10. The device of claim 1, wherein the vessel is further configured to be jacketed using a cooling or heating jacket.

11. The device of claim 1, where the bed reactor is configured to be rotated at up to 1000 rpm.

12. The device of claim 1, wherein the bed reactor further comprises intermediate walls configured to be disposed between layers of the porous material arranged in the bed reactor.

13. The device of claim 1, wherein the vessel comprises a baffle disposed therein.

14. The device of claim 1, wherein the ratio between the volumes of the bed reactor and the vessel varies from 1:1 up to 1:100, preferably from 1:2 to 1:20.

15. The device of claim 1, wherein the bed reactor comprises up to 28 cm³of porous material and preferably, is configured to fit in a 500 mL vessel.

16. The device of claim 1, wherein the density of megakaryocytes per cubic millimeter of porous material is in a range of 10·10³MK/mm³to 100·10⁶MK/mm³, preferably in a range of 100·10³MK/mm³to 10·10⁶MK/mm³.

17. The device of claim 1, wherein the porous material is coated with a ligand having affinity for megakaryocytes, preferably the ligand comprises von Willebrand factor or its functional variants, polypeptides comprising fragments of Willebrand factor, fibrinogen, fibronectin, laminin, type IV collagen, type III collagen, type I collagen, or vitronectin.

18. A method for producing platelets at large-scales using a platelet production device according to claim 1, comprising:

adding a cell suspension into a vessel of the platelet production device;

introducing a porous material into the bed reactor of the platelet production device;

mounting the bed reactor to a rotor shaft;

placing the bed reactor into the vessel of the platelet production device;

optionally closing the vessel with a head cap in order to maintain a controlled atmosphere;

rotating the bed reactor at a predetermined speed; and

optionally collecting samples of the cell and platelets suspension for counting and characterizing the platelets and MK.

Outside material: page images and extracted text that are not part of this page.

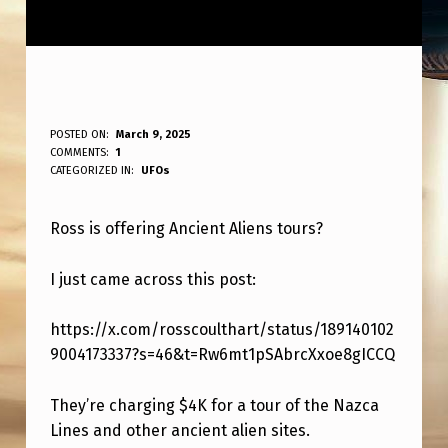
R
POSTED ON:
March 9, 2025
WRITTEN BY:
COMMENTS:
1
ANPadmin
O
CATEGORIZED IN:
UFOs
S
Ross is offering Ancient Aliens tours?
S
D
I just came across this post:
O
I
https://x.com/rosscoulthart/status/189140102
9004173337?s=46&t=Rw6mt1pSAbrcXxoe8gICCQ
N
G
They’re charging $4K for a tour of the Nazca
A
Lines and other ancient alien sites.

19. The method of claim 18, wherein the method further comprises obtaining the cell suspension by the following steps:

providing stem cells selected from HSC, engineered HSC or from the group consisting of embryonic stem cells, engineered embryonic stem cells, induced pluripotent stem cells, and engineered induced pluripotent stem cells; and

culturing the stem cells for expanding the cells and differentiating the expanded cells into MK.

20. The method of claim 18, wherein the step of introducing the porous material into the bed reactor comprises the step of filling the whole volume of the bed reactor with a bulk of the porous material.

21. The method of claim 18, wherein the step of introducing the porous material in the bed reactor comprises arranging the porous material in an assembly of several layers of a few hundred micrometers, preferably the layers of the porous material are separated by intermediate walls disposed within the bed reactor.